Portrait of Erasmus Darwin by Joseph Wright of Derby (1792)

Charles Darwin’s grandfather Erasmus Darwin (1731–1802) wrote poetry about evolution:

Elsewhere I’ve argued that poets such as John Milton and Walt Whitman could be categorised as ‘scientific’. Yet Darwin’s is really a movement of one. Arguments could be made about scientific imagery from Pope to Emily Dickinson, but Darwin’s verse is singular, for nothing comes close to The Botanic Garden and especially The Temple of Nature in how committed the poet is to exploring empirical science. Darwin mined not nature for metaphor – nature was the thing itself.

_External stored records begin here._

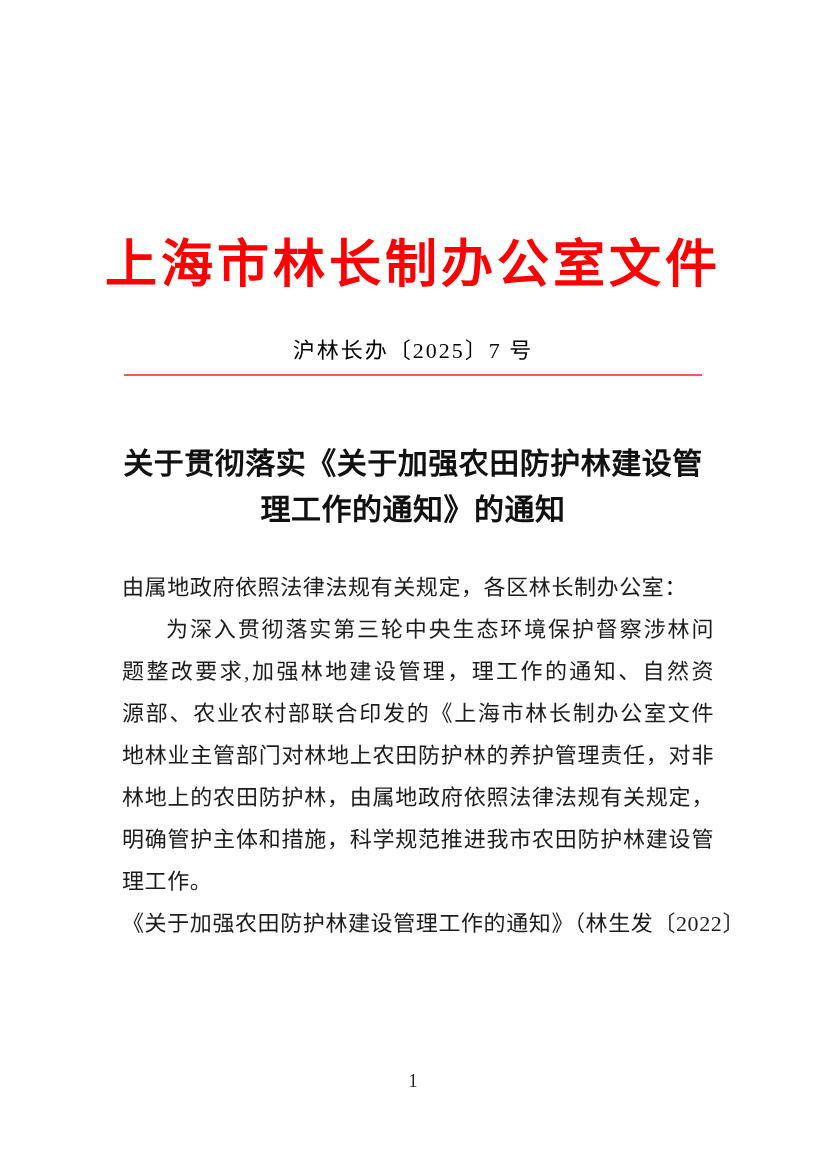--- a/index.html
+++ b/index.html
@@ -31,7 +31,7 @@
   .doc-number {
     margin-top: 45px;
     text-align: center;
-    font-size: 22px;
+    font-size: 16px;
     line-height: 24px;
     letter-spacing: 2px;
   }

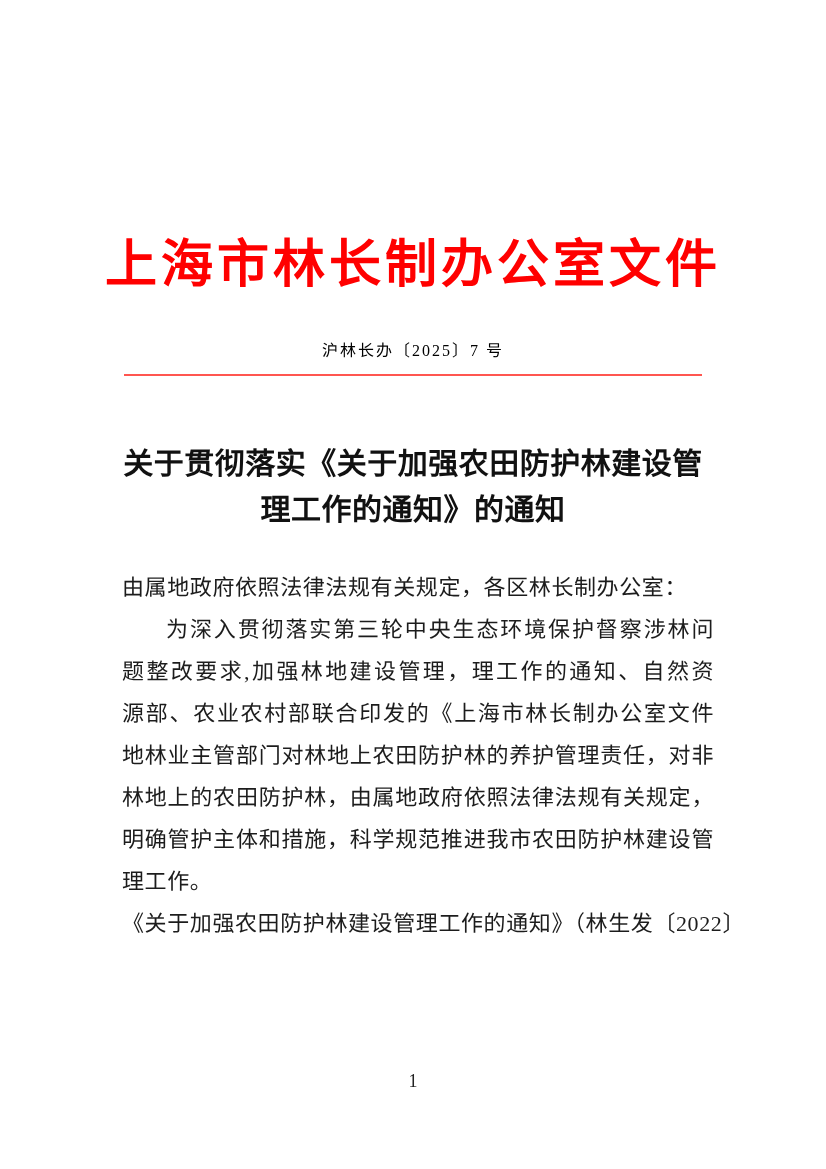--- a/index.html
+++ b/index.html
@@ -99,7 +99,7 @@
   <div class="doc-body" style="color: rgb(28, 28, 28);">
       <div class="body-line last">由属地政府依照法律法规有关规定，各区林长制办公室：</div>
       <div class="body-line indent">为深入贯彻落实第三轮中央生态环境保护督察涉林问</div>
-      <div class="body-line">题整改要求,加强林地建设管理，理工作的通知、自然资</div>
+      <div class="body-line">题整改要求,加强林地建设管理，根据国家林草局、自然资</div>
       <div class="body-line">源部、农业农村部联合印发的《上海市林长制办公室文件</div>
       <div class="body-line">地林业主管部门对林地上农田防护林的养护管理责任，对非</div>
       <div class="body-line">林地上的农田防护林，由属地政府依照法律法规有关规定，</div>

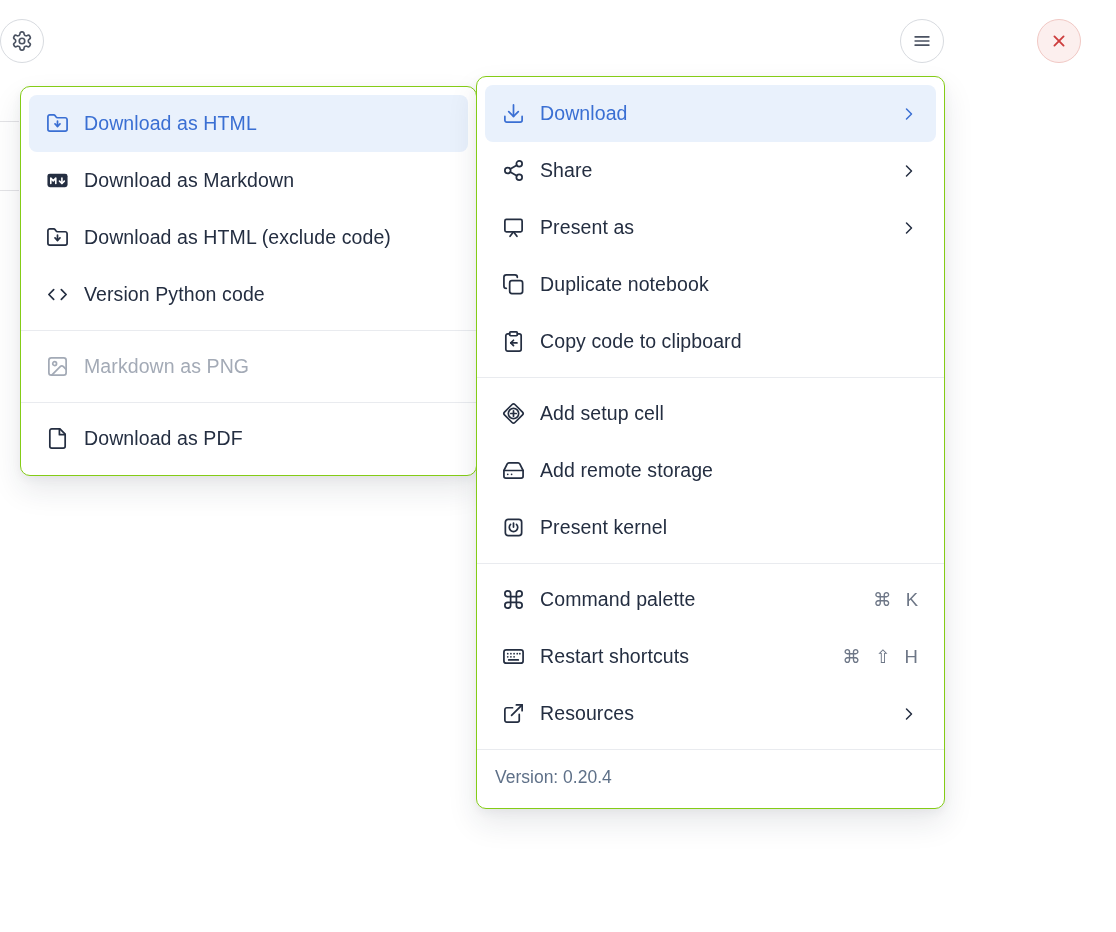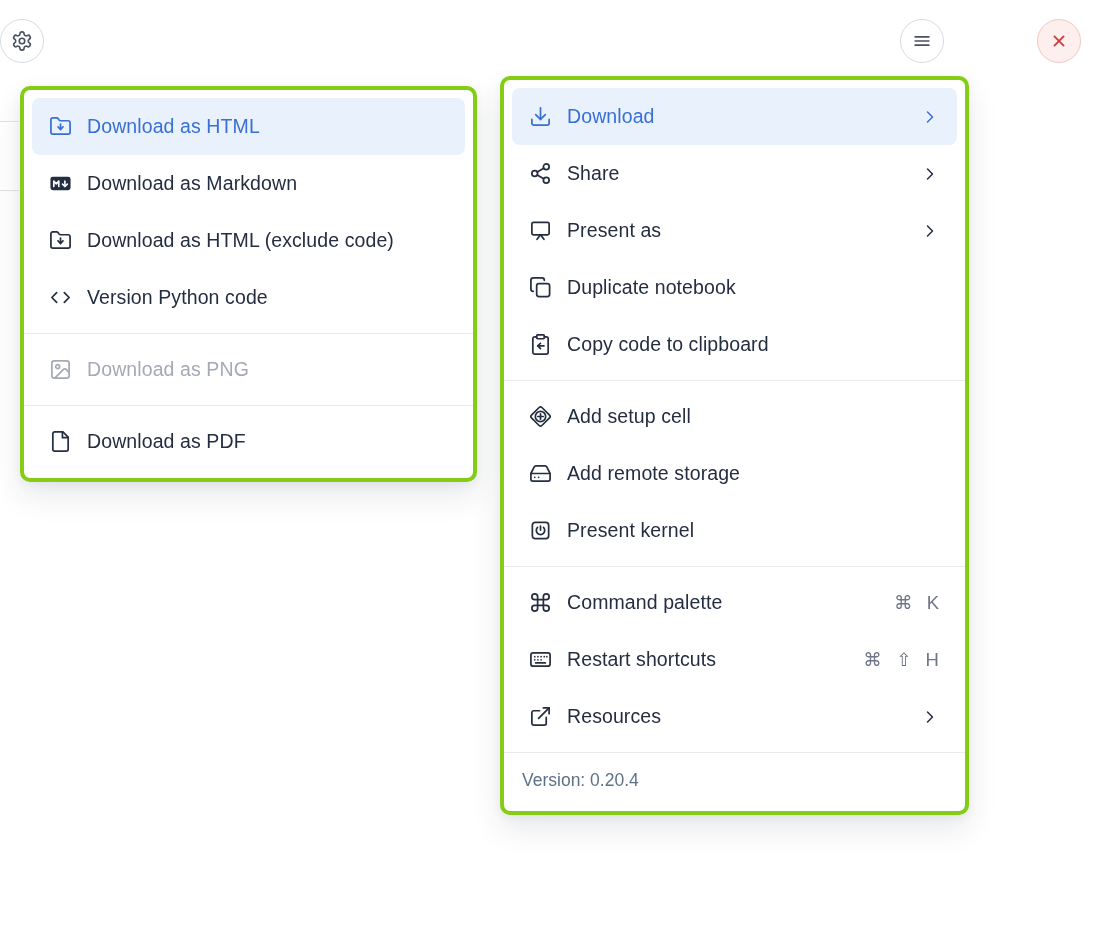--- a/index.html
+++ b/index.html
@@ -27,7 +27,7 @@
   
   .menu{
     position:absolute;background:#fff;box-sizing:border-box;
-    border:4px solid #84cc16;border-radius:10px;padding:8px;
+    border:1px solid #84cc16;border-radius:10px;padding:8px;
     box-shadow:0 14px 30px rgba(30,40,60,.10),0 3px 10px rgba(30,40,60,.05);
   }
   #left-menu{left:20px;top:86px;width:457px;z-index:1;}

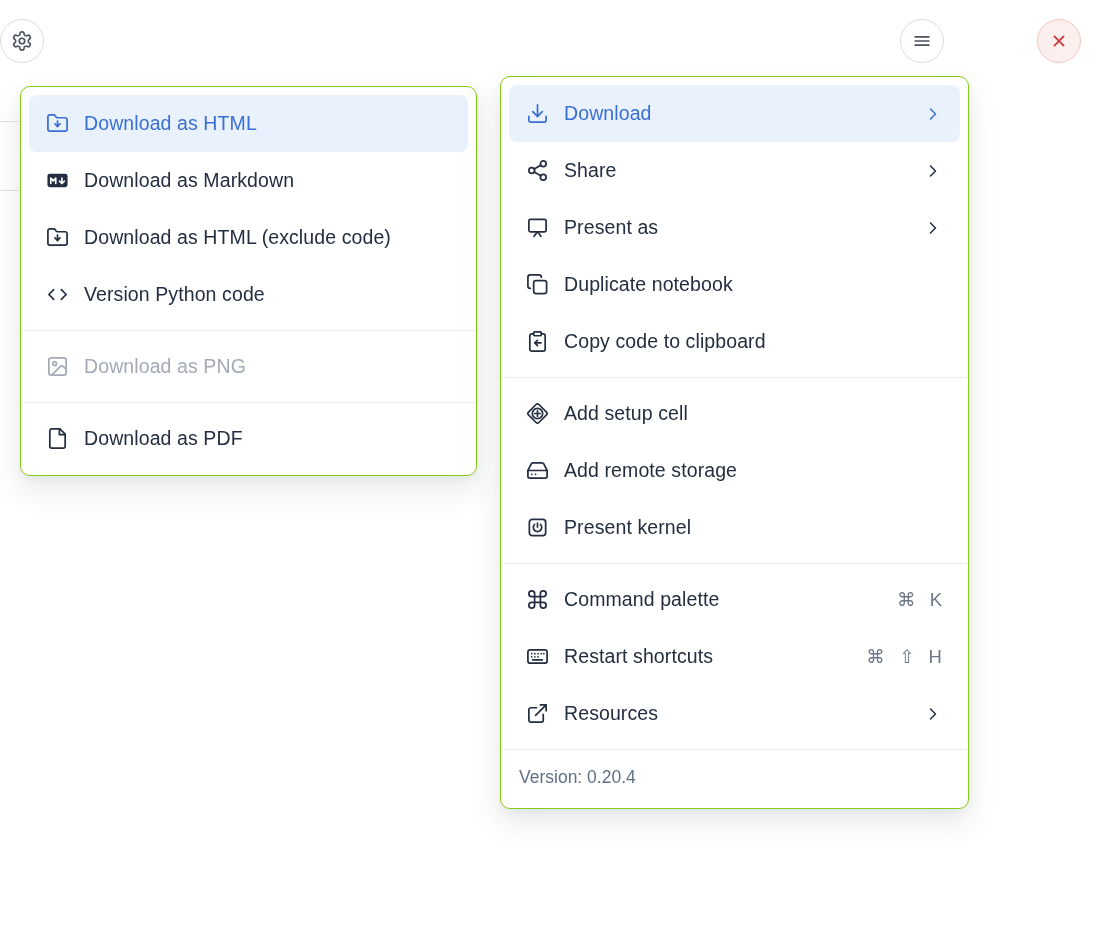--- a/index.html
+++ b/index.html
@@ -31,7 +31,7 @@
     box-shadow:0 14px 30px rgba(30,40,60,.10),0 3px 10px rgba(30,40,60,.05);
   }
   #left-menu{left:20px;top:86px;width:457px;z-index:1;}
-  #right-menu{left:500px;top:76px;width:469px;z-index:2;padding-bottom:0;}
+  #right-menu{left:476px;top:76px;width:469px;z-index:2;padding-bottom:0;}
 
   .row{
     display:flex;align-items:center;height:57px;padding:0 17px;gap:15px;

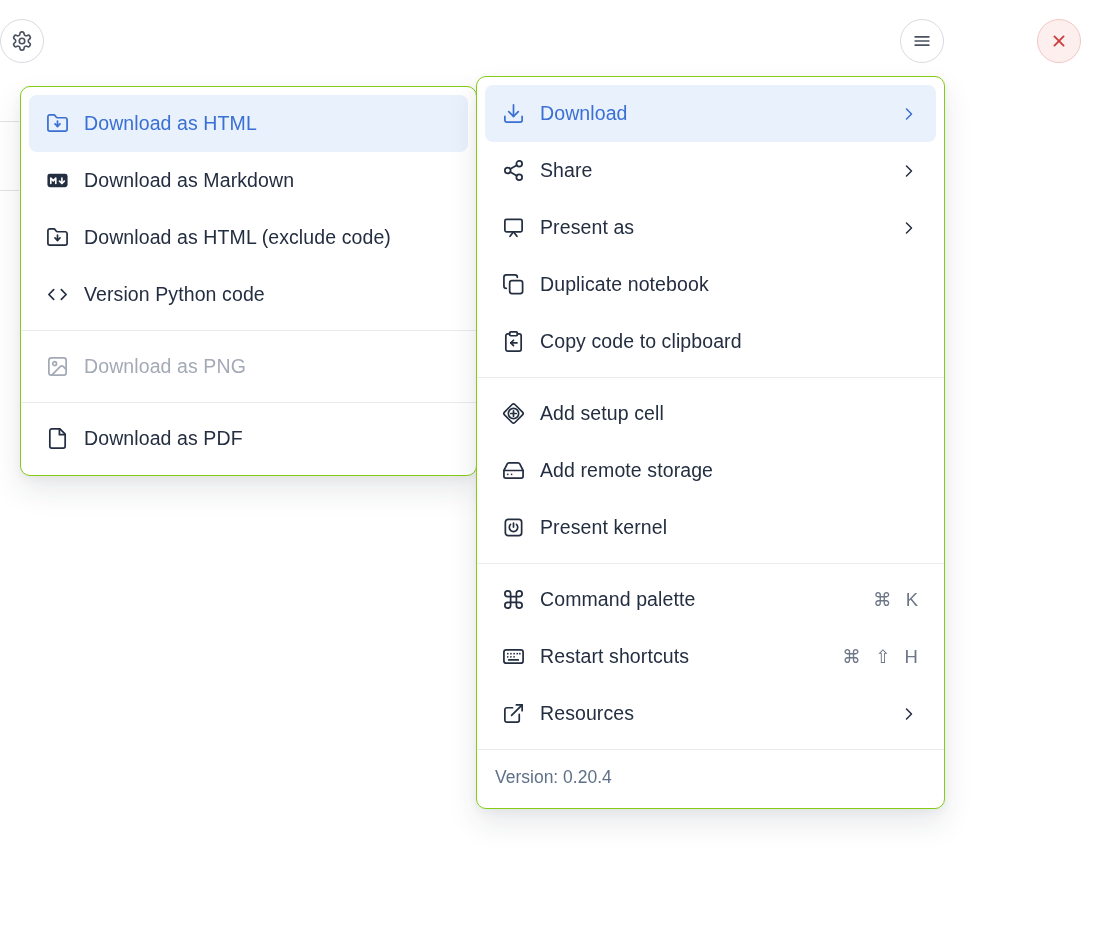--- a/index.html
+++ b/index.html
@@ -140,7 +140,7 @@
           <path d="m21 15-3.08-3.08a2 2 0 0 0-2.83 0L6 21"></path>
         </svg>
       </span>
-      <span class="label">Download as PNG</span>
+      <span class="label">Markdown as PNG</span>
     </div>
     <div class="sep"></div>
     <div class="row">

There is an irony that the greatest poetic encapsulation of evolution was written before there was an actual theory of natural selection. Literature anticipates and prepares; it can consider unrealised possibilities. Poetic fantasy prefigures scientific prose. If ever there was an era that required the scientific poetic imagination, it is ours. In an age that needs such healing and wisdom about the natural world, we too need poets who shall rise to the challenge, who can sing a song of evolution, of climate change. In some small but hopeful sense, maybe they can cure the world.Ed Simon, “How Erasmus Darwin’s poetry prophesied evolutionary theory” at Aeon

Erasmus Darwin remains largely unread in an age when he could be read online for free. There must be something amiss with Ed Simon’s assumption that persons of his type can “cure the world.”